Neither traffic confirmation attacks nor traffic analysis attacks necessarily depend on explicitly learning circuit paths. However, some of the classic deanonymization attacks on users and hidden services do involve their entry guards. Given all that, using hidden services is arguably less likely traceable than simply using websites via Tor, because there are two linked circuits to deanonymize. And chaining two hidden services is arguably even less likely traceable.

Traffic confirmation attacks depend on matching traffic patterns at connection endpoints. And traffic patterns also play a role in traffic analysis to identify those endpoints. So maybe adding jitter to the connection would be useful. Using VPN services on the onion SSH hosts will accomplish that, because all Tor connections will go through the VPN server. Multi-hop VPN services will do a better job of that. VPN services also hide onion SSH hosts from their entry guards, which might end up controlled by adversaries.

Anyway, get a VPN service subscription, and download Linux setup files. Don’t use any of the VPN service accounts that you use locally. Purchase via Tor, and pay with thoroughly anonymized Bitcoin. Then SCP zipped linux setup files to host0. SSH to host0, and install openvpn. Edit /etc/default/openvpn and change AUTOSTART to none. Unzip and copy the setup files to /etc/openvpn/, and remove read rights for group and other. If you have an openvpn configuration with the extension .ovpn, change that to .conf. You may need to tweak your openvpn configuration file (let’s say vpnroute.conf).

However, you can’t just start the openvpn service. That’s because, once it connects, your SSH connection to this VPS will die. Normally, you could add a route command to the openvpn configuration for the IP address of your management device, to bypass the VPN tunnel. But that isn’t workable when you’re SSHing via tor, unless you want to specify a particular exit node.
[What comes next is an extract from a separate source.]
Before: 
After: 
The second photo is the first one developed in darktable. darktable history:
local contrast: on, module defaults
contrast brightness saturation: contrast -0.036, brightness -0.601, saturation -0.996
Also, the tor process will exit when openvpn starts, so using the SSH onion service won’t help.

The solution is to create a shell script that stops tor, waits, starts openvpn, waits, and then starts tor:

$ nano /etc/openvpn/start-vpn.sh
  #!/bin/sh
systemctl stop tor.service
sleep 60
systemctl start openvpn@vpnroute.service
sleep 60
systemctl start tor.service
$ chmod +x /etc/openvpn/start-vpn.sh

That’s not quite enough, though, because your SSH login will die as soon as openvpn connects, and then the script will stop executing. To prevent that, you must have the script ignore the HUP (hangup) signal when the SSH login dies:

$ nohup /etc/openvpn/start-vpn.sh

Your SSH login will still die when tor stops. But just wait a few minutes, giving openvpn and tor time to reconnect, and then connect to the SSH onion service. If it doesn’t work, just reboot the VPS from the hosting control panel. The openvpn service won’t restart, so you’ll be able to SSH again.

As with the tight iptables rules, you can only connect to the SSH onion service. But in this case, it’s because everything is routed through the VPN service. The VPN exit has tight iptables rules, and it doesn’t forward SSH back to your VPS.

To setup the VPS for use after reboot, login via the SSH onion service, load tight iptables rules, and run nohup start-vpn.sh. Wait a few minutes, and then login via the SSH onion service.

So hey, enjoy your hosts. But do recall that your VPS providers and intervening ISPs may be logging. Remember Kevin! Always use end-to-end encryption for sensitive content, and be prudent about sites that you’re connecting to.